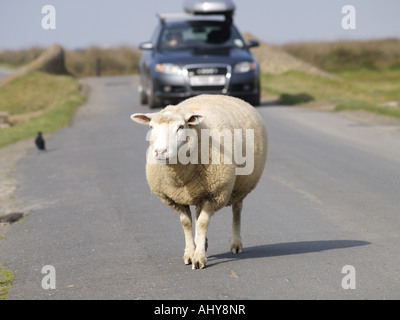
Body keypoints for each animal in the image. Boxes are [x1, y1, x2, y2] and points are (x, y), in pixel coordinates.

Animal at [132, 94, 268, 268]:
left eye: (181, 127)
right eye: (151, 127)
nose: (160, 152)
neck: (181, 175)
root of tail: (219, 95)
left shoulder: (215, 194)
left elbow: (203, 223)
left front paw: (199, 258)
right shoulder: (176, 198)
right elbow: (186, 223)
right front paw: (190, 253)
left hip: (239, 186)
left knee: (237, 211)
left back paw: (235, 243)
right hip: (201, 192)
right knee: (198, 213)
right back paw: (202, 241)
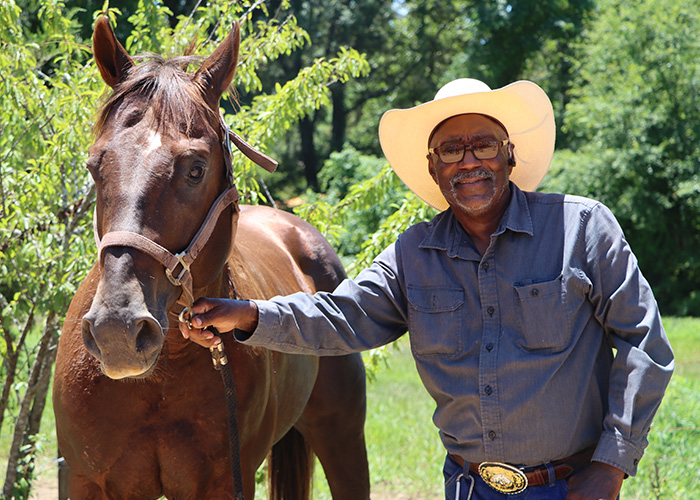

____

■ Problem details: Please return only the lines from the top of the data through the line with "left knee: (237, 211)", exactly as written, and drop every picture.

■ Solution for this task:
Body keypoints for each animal in the image. Boxes are [x1, y1, x2, y2] and points are (x, y), in pixel coordinates.

Animal at [132, 94, 268, 268]:
left eye: (181, 127)
right eye: (151, 127)
nose: (160, 152)
neck: (181, 175)
root of tail: (219, 95)
left shoulder: (215, 194)
left elbow: (203, 223)
left front paw: (199, 258)
right shoulder: (176, 198)
right elbow: (186, 223)
right front paw: (190, 253)
left hip: (239, 186)
left knee: (237, 211)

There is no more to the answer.